This is an archive of the discontinued LLVM Phabricator instance.

[mlir] bubble up tensor.extract_slice above linalg op
AbandonedPublic

Authored by okkwon on Mar 10 2022, 2:49 PM.

Details

Summary

Bubble up extract_slice above Linalg operation.

A sequence of operations

%0 = linalg.<op> ... arg0, arg1, ...
%1 = tensor.extract_slice %0 ...

can be replaced with

%0 = tensor.extract_slice %arg0
%1 = tensor.extract_slice %arg1
%2 = linalg.<op> ... %0, %1, ...

This results in the reduce computation of the linalg operation.

Diff Detail

Event Timeline

okkwon created this revision.Mar 10 2022, 2:49 PM
Herald added a project: Restricted Project. · View Herald TranscriptMar 10 2022, 2:49 PM
okkwon edited the summary of this revision. (Show Details)Mar 10 2022, 2:51 PM
okkwon edited the summary of this revision. (Show Details)
mravishankar added inline comments.Mar 10 2022, 3:03 PM
mlir/lib/Dialect/Linalg/Transforms/BubbleUpExtractSlice.cpp
29

Instead of doing this, I'd just convert OpFoldResult to Value by insert arith.constant <val> : index operations for cases where it is holding an integer attribute and then use applyMapToValues. This will canonicalize back anyway.

82

Actually this might be too conservative. The only condition that is needed I think is that the output indexing map must be a "permutation". The use of applyMapToValues should handle all other valid indexing maps.

97

This is not enough. The output might not be accessed as an identity, but a permutation. So you need to "invert" the indexing map used for the output, compose it with the indexing map for the inputs and them apply the map.

You can use [inversePermutation](https://github.com/llvm/llvm-project/blob/14e4d2e5643e505039588d50b31e29e3042009f5/mlir/include/mlir/IR/AffineMap.h#L430) for inverting the output map, and compose it with the indexing map for the operand as follows

AffineMap outputIndexMap = ...

[Recorded data]
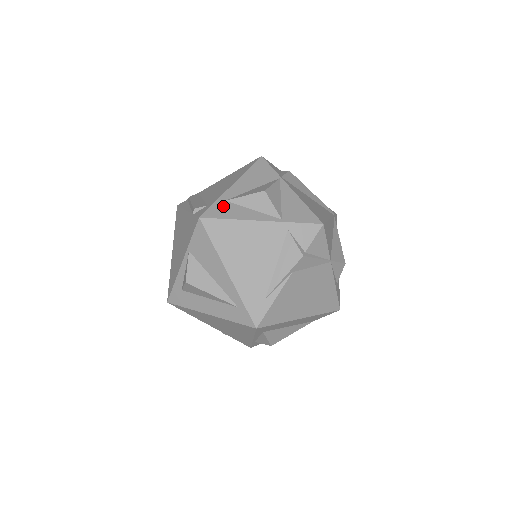
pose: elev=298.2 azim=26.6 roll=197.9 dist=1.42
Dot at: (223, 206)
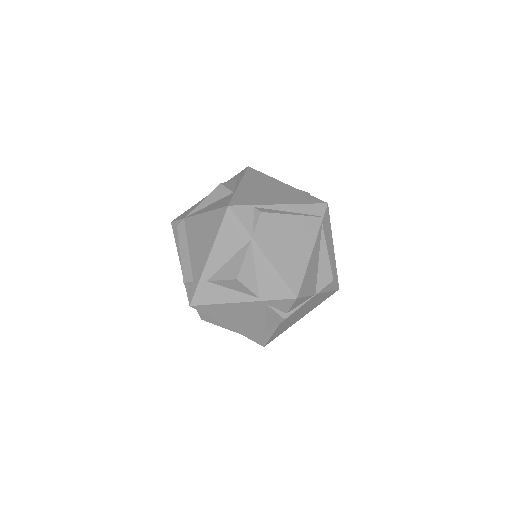
Dot at: (206, 289)
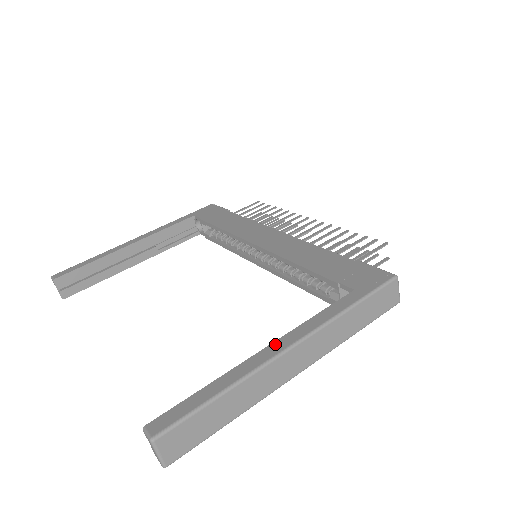
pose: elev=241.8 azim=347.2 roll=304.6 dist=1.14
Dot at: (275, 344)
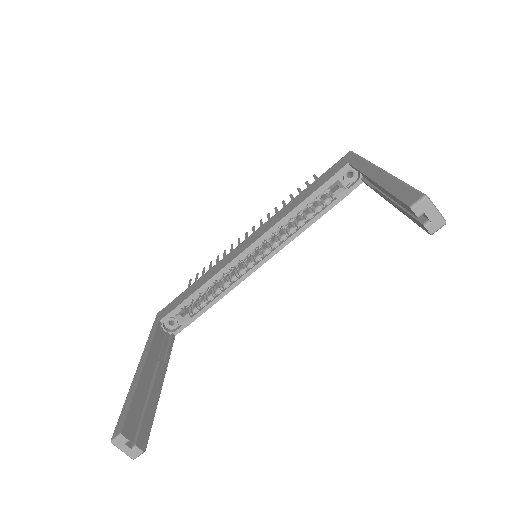
Dot at: (371, 175)
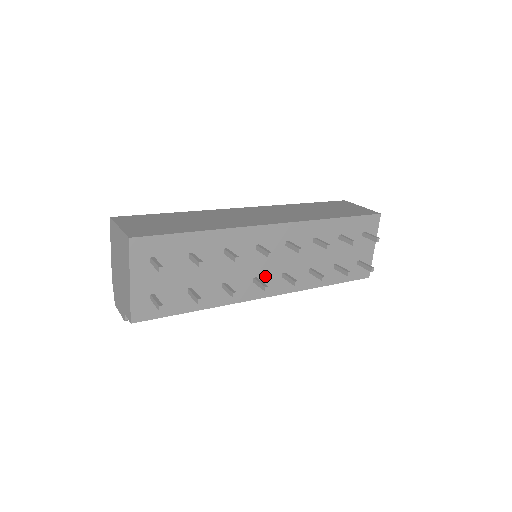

#### [Set tasks]
A: Could you copy the review page text from "You can use" up to and including "outputIndexMap = ..." word for word?
B: Could you give the recorded data again with "pose" swapped for "view", all else unchanged and the pictures left out?

#### [Per-task outputs]
A:
You can use [inversePermutation](https://github.com/llvm/llvm-project/blob/14e4d2e5643e505039588d50b31e29e3042009f5/mlir/include/mlir/IR/AffineMap.h#L430) for inverting the output map, and compose it with the indexing map for the operand as follows

AffineMap outputIndexMap = ...

B:
view: elev=298.2 azim=26.6 roll=197.9 dist=1.42
Dot at: (223, 206)
Dot at: (206, 289)
view: elev=241.8 azim=347.2 roll=304.6 dist=1.14
Dot at: (275, 344)
Dot at: (371, 175)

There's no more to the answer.